Beyond just being able to shoot accurately, learning to be a marksman teaches focus, patience, determination, and consistency – valuable skills for any survivalist and in any survival situation.
In marksmanship, the goal is to minimize the input of your body on the firing action of the gun. Imagine that you are relaxing your muscles and building a stack of solid, stable bones to rest your rifle on. The only muscular input should be the slow and steady squeezing of your trigger finger.
Contrary to popular believe among many recreational shooters and hunters, myself at one point included, the primary purpose of a sling is not to carry your rifle over your shoulder. The primary purpose of a sling is as a support to steady your rifle without the use of a tripod.
There are several types of slings, and a lot of different ways to use them. I’ll go over two variations on how to use them. The first is fast and can be easily be transitioned to while on the move, while using the sling to carry your rifle. The second takes more time to set-up, but is much more accurate.

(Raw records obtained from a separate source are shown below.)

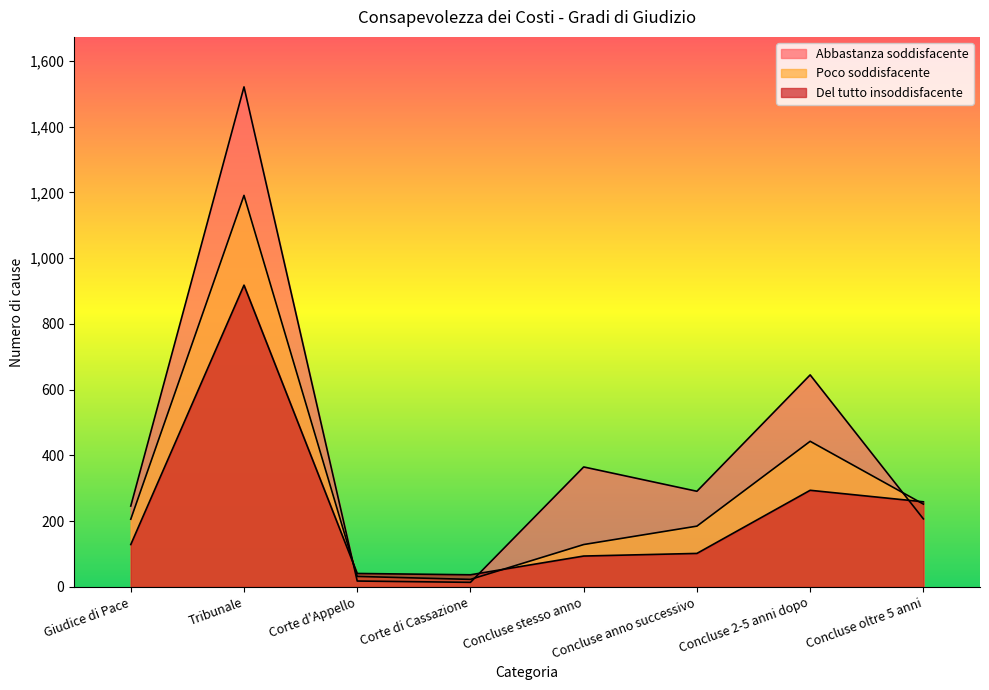

What is the sum of all Poco soddisfacente values?

2461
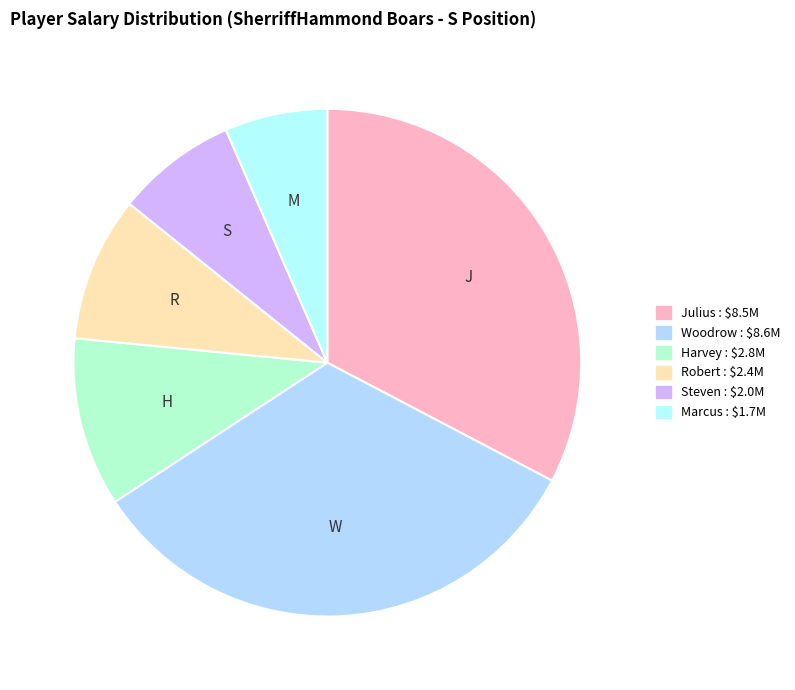

To the nearest percent, what is the difference between the largest and smallest slice percentages?

27%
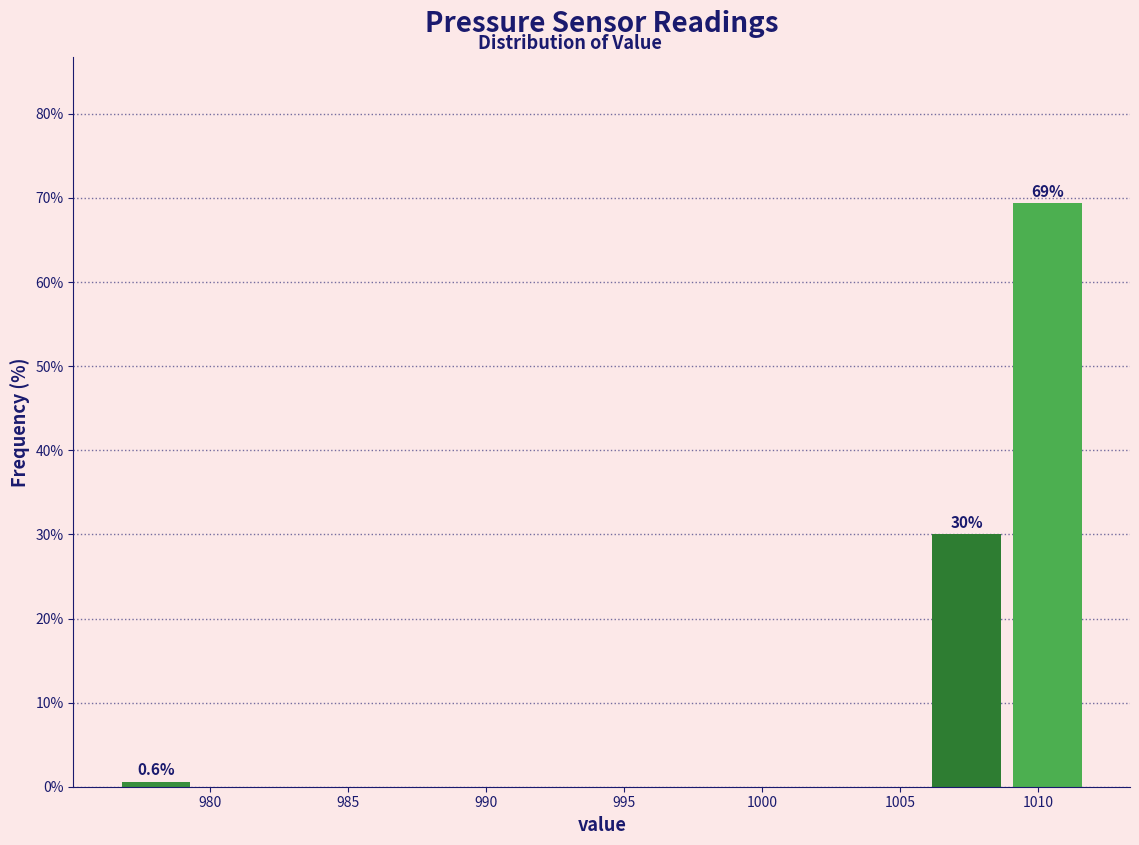

Over which range of the x-axis is the bar tallest?

1009.0 to 1012.0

While your sling is attached at two points, on the forestock and near the butt, pick up your with the sling loosely dangling over the outside of your forward arm. Slide the elbow of your forward arm into the sling and hold it at angle that puts tension on the sling and stabilizes the rifle. Adjust the length of your sling to get the right amount of tension.
To set up a more accurate shot, remove the sling attachment from the butt of your rifle, slacken the sling inside the buckle and slide your forward arm through the loop created by loosening the buckle. You want to use this loop so that pulling on the rifle will tighten the loop and keep in it place. Place the loop as high on your arm as possible. Your forward hand should slide in between the sling and the forestock of the rifle, and when in position the sling should be taught against the back of your forward hand to create a secure position.